## What this task involves
Take every line from the material that has the word "root" in it.

## Input
=== Section Start ===

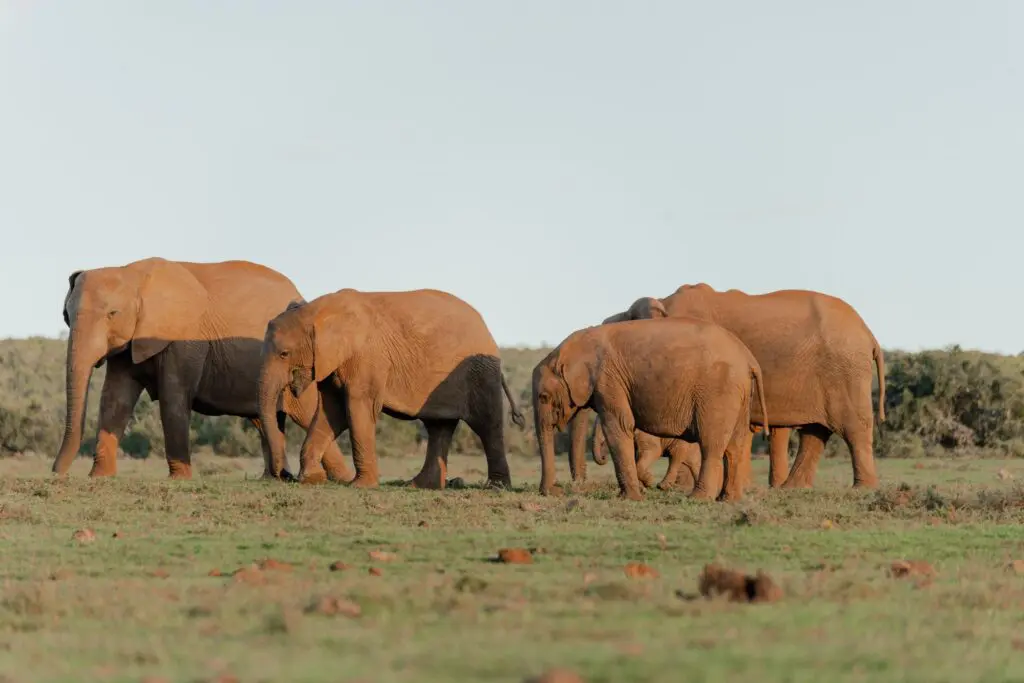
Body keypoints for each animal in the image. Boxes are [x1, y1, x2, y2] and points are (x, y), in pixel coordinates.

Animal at [52, 257, 353, 481]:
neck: (132, 273)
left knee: (307, 413)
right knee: (265, 419)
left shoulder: (184, 337)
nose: (57, 474)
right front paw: (100, 477)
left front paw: (179, 479)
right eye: (66, 315)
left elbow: (173, 398)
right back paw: (276, 478)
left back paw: (337, 479)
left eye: (112, 314)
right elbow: (115, 398)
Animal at [257, 288, 526, 489]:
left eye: (284, 354)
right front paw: (312, 480)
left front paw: (361, 486)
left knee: (486, 425)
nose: (284, 476)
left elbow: (357, 408)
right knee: (438, 427)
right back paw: (419, 486)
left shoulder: (367, 357)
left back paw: (496, 487)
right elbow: (331, 412)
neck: (316, 310)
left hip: (480, 372)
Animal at [532, 317, 770, 501]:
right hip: (740, 393)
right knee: (735, 445)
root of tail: (749, 358)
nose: (554, 492)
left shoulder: (609, 380)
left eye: (543, 397)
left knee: (711, 443)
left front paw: (631, 497)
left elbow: (618, 426)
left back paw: (698, 498)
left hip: (718, 392)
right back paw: (727, 500)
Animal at [605, 283, 886, 489]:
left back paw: (862, 489)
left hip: (845, 370)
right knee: (815, 431)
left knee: (853, 427)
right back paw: (790, 489)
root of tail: (869, 333)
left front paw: (682, 490)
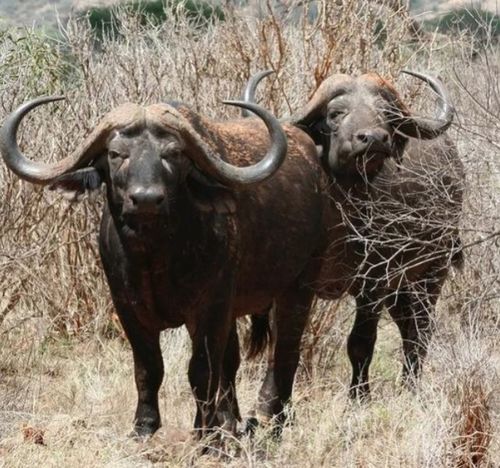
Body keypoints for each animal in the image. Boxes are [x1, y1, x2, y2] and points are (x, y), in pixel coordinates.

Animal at [0, 97, 332, 436]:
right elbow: (149, 367)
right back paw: (230, 420)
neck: (155, 256)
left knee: (285, 352)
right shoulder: (127, 307)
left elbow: (201, 371)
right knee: (233, 361)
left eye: (172, 154)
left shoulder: (210, 308)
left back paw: (272, 419)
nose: (146, 199)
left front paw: (204, 431)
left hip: (298, 288)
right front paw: (145, 426)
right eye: (115, 154)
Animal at [244, 70, 462, 402]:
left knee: (421, 329)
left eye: (387, 114)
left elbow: (361, 342)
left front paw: (359, 396)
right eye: (336, 113)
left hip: (433, 270)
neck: (345, 210)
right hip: (400, 288)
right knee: (407, 327)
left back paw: (410, 387)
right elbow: (282, 339)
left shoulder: (374, 281)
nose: (373, 138)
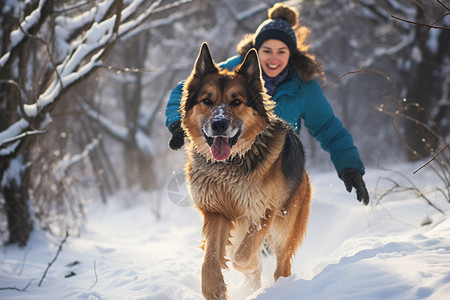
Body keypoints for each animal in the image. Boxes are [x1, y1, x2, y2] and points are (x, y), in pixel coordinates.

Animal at [179, 43, 310, 298]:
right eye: (207, 101)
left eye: (236, 101)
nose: (219, 124)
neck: (230, 165)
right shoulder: (216, 211)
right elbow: (210, 256)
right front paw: (214, 288)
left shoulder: (263, 211)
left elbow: (242, 256)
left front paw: (250, 268)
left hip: (285, 226)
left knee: (281, 264)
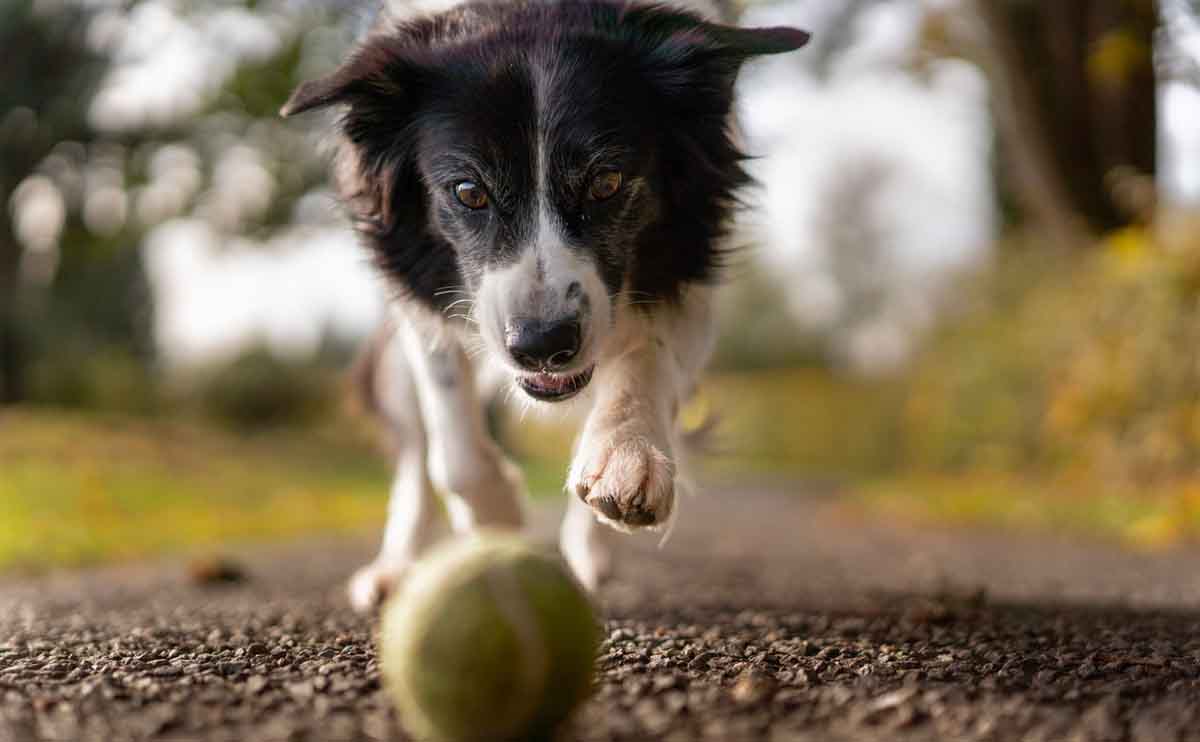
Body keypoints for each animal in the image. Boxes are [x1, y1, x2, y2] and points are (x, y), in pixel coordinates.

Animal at [279, 0, 806, 607]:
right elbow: (452, 445)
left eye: (606, 182)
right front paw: (498, 519)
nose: (542, 346)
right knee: (414, 453)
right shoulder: (420, 298)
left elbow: (647, 356)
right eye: (468, 192)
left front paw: (626, 457)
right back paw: (394, 569)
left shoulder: (689, 270)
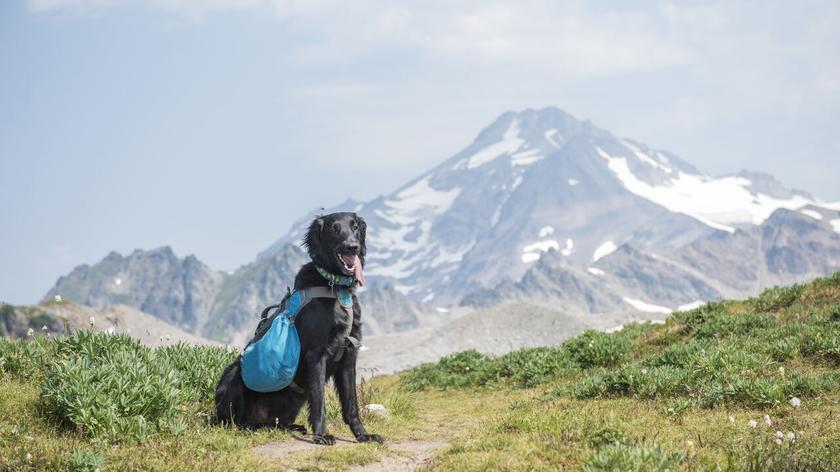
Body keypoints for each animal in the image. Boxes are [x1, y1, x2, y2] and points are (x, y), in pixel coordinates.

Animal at [212, 212, 382, 444]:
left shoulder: (349, 355)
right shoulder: (316, 355)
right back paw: (249, 426)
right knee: (235, 422)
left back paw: (289, 427)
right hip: (233, 375)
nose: (352, 247)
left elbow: (351, 405)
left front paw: (363, 435)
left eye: (355, 227)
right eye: (334, 229)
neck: (334, 287)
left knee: (274, 423)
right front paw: (322, 434)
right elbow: (319, 402)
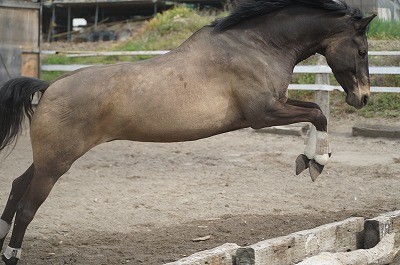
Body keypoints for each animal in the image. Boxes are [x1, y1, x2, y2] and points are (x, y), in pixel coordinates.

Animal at [0, 0, 376, 262]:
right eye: (362, 50)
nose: (362, 98)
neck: (258, 45)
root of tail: (49, 86)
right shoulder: (263, 113)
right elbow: (318, 115)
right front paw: (316, 162)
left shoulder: (276, 106)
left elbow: (315, 112)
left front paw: (310, 159)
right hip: (55, 164)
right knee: (27, 207)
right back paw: (11, 255)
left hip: (49, 159)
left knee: (17, 187)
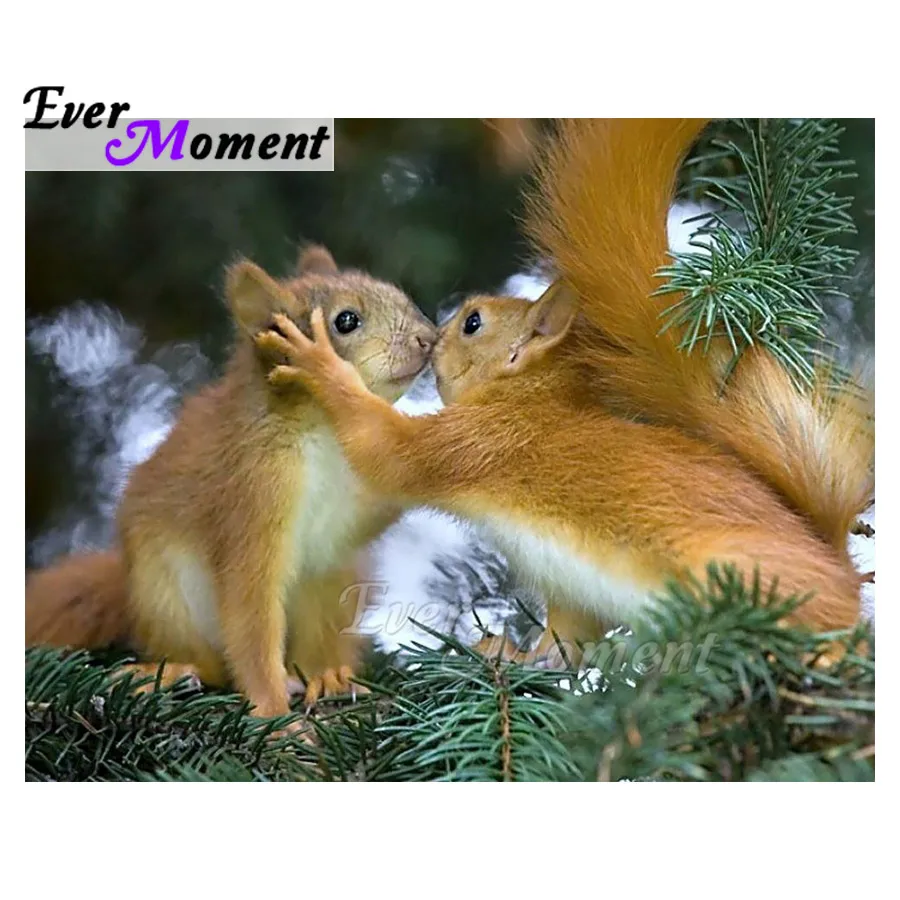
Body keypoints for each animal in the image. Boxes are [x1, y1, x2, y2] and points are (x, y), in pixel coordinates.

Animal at [26, 246, 436, 721]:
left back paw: (328, 674)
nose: (429, 338)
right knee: (211, 664)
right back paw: (169, 673)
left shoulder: (346, 523)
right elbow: (251, 617)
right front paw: (275, 716)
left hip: (341, 580)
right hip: (165, 594)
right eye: (346, 321)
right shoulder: (251, 497)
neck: (325, 433)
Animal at [253, 119, 874, 666]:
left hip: (741, 574)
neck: (528, 398)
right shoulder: (568, 594)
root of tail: (836, 565)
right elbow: (564, 644)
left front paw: (318, 362)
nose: (430, 337)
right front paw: (513, 654)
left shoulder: (476, 442)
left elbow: (387, 451)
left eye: (473, 323)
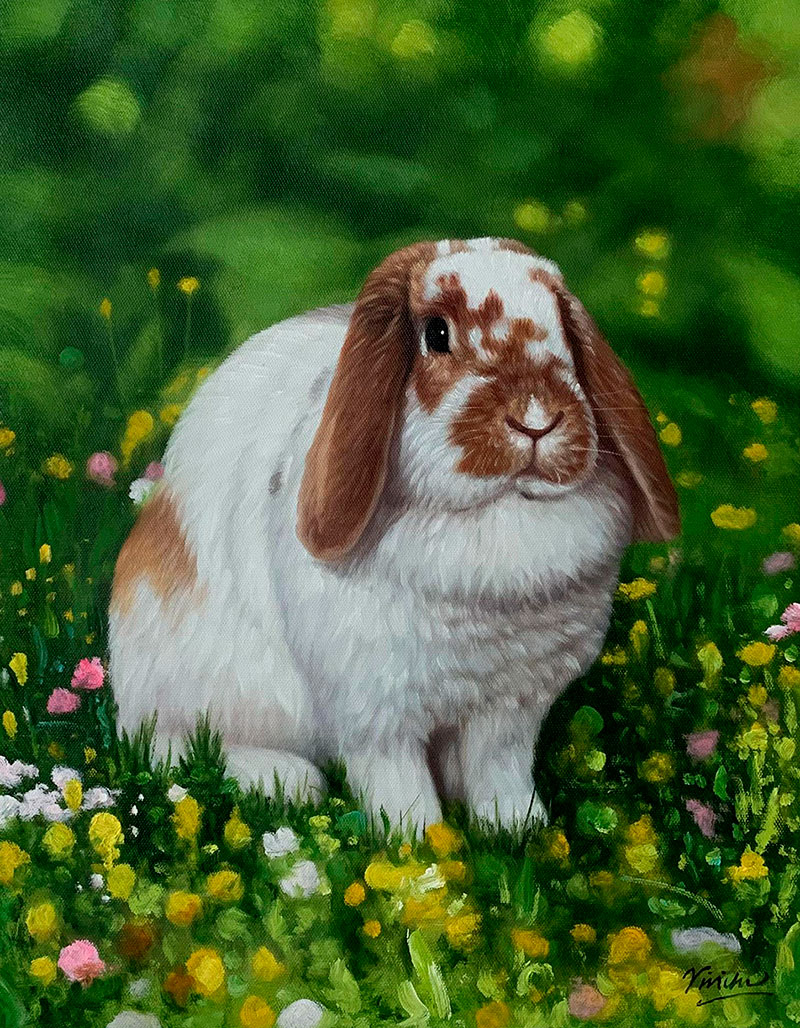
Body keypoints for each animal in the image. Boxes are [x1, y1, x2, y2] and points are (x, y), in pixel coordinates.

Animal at [109, 236, 679, 831]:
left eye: (564, 329)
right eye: (436, 334)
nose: (537, 418)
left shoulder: (510, 706)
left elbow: (499, 770)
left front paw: (521, 830)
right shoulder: (378, 711)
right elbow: (398, 785)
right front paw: (424, 845)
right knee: (175, 746)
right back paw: (288, 779)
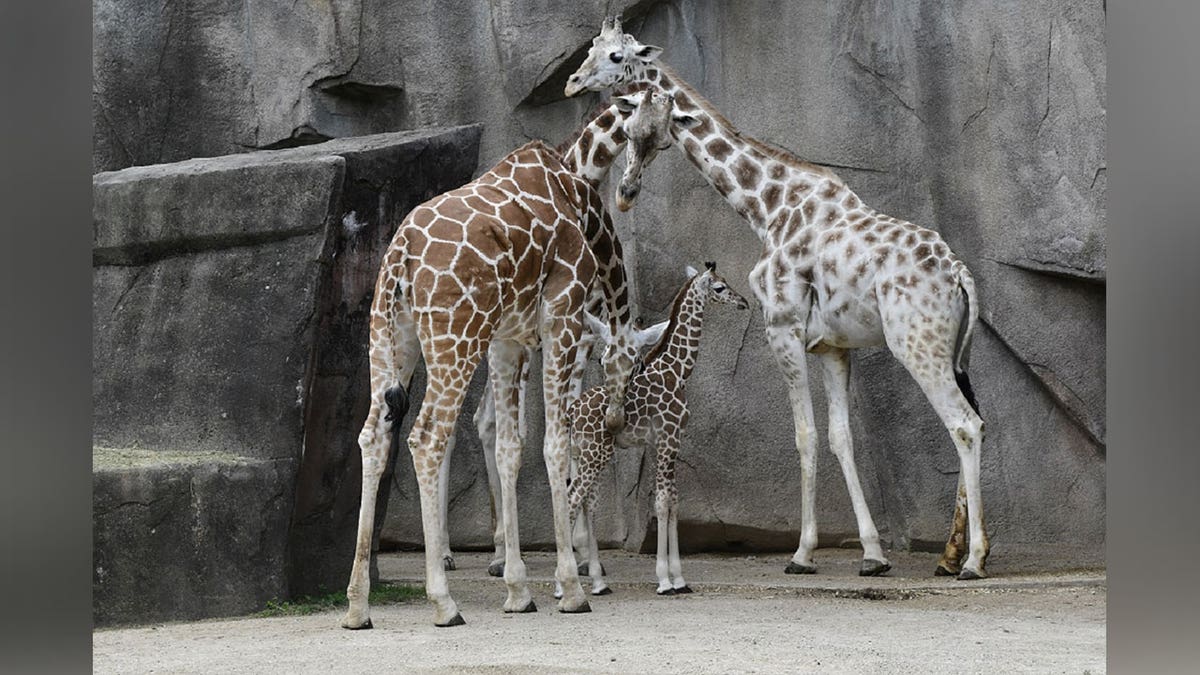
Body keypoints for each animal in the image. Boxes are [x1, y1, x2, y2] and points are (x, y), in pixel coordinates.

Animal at [343, 133, 648, 629]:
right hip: (457, 336)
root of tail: (401, 252)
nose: (619, 422)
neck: (587, 212)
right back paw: (444, 602)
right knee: (427, 438)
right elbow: (554, 444)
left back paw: (357, 605)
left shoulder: (507, 340)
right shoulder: (562, 316)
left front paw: (519, 590)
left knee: (374, 435)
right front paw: (572, 587)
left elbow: (509, 446)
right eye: (634, 363)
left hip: (389, 335)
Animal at [564, 263, 748, 593]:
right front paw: (664, 580)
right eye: (719, 287)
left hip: (587, 453)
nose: (744, 302)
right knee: (573, 500)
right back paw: (566, 585)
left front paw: (680, 579)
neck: (678, 371)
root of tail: (572, 411)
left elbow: (673, 501)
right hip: (595, 454)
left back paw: (596, 581)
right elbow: (662, 503)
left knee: (584, 501)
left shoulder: (665, 442)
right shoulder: (668, 438)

=== Section End ===

## Result
root of tail: (749, 358)
root of tail: (869, 333)
root of tail: (49, 86)
root of tail: (836, 565)
root of tail: (401, 252)
root of tail: (572, 411)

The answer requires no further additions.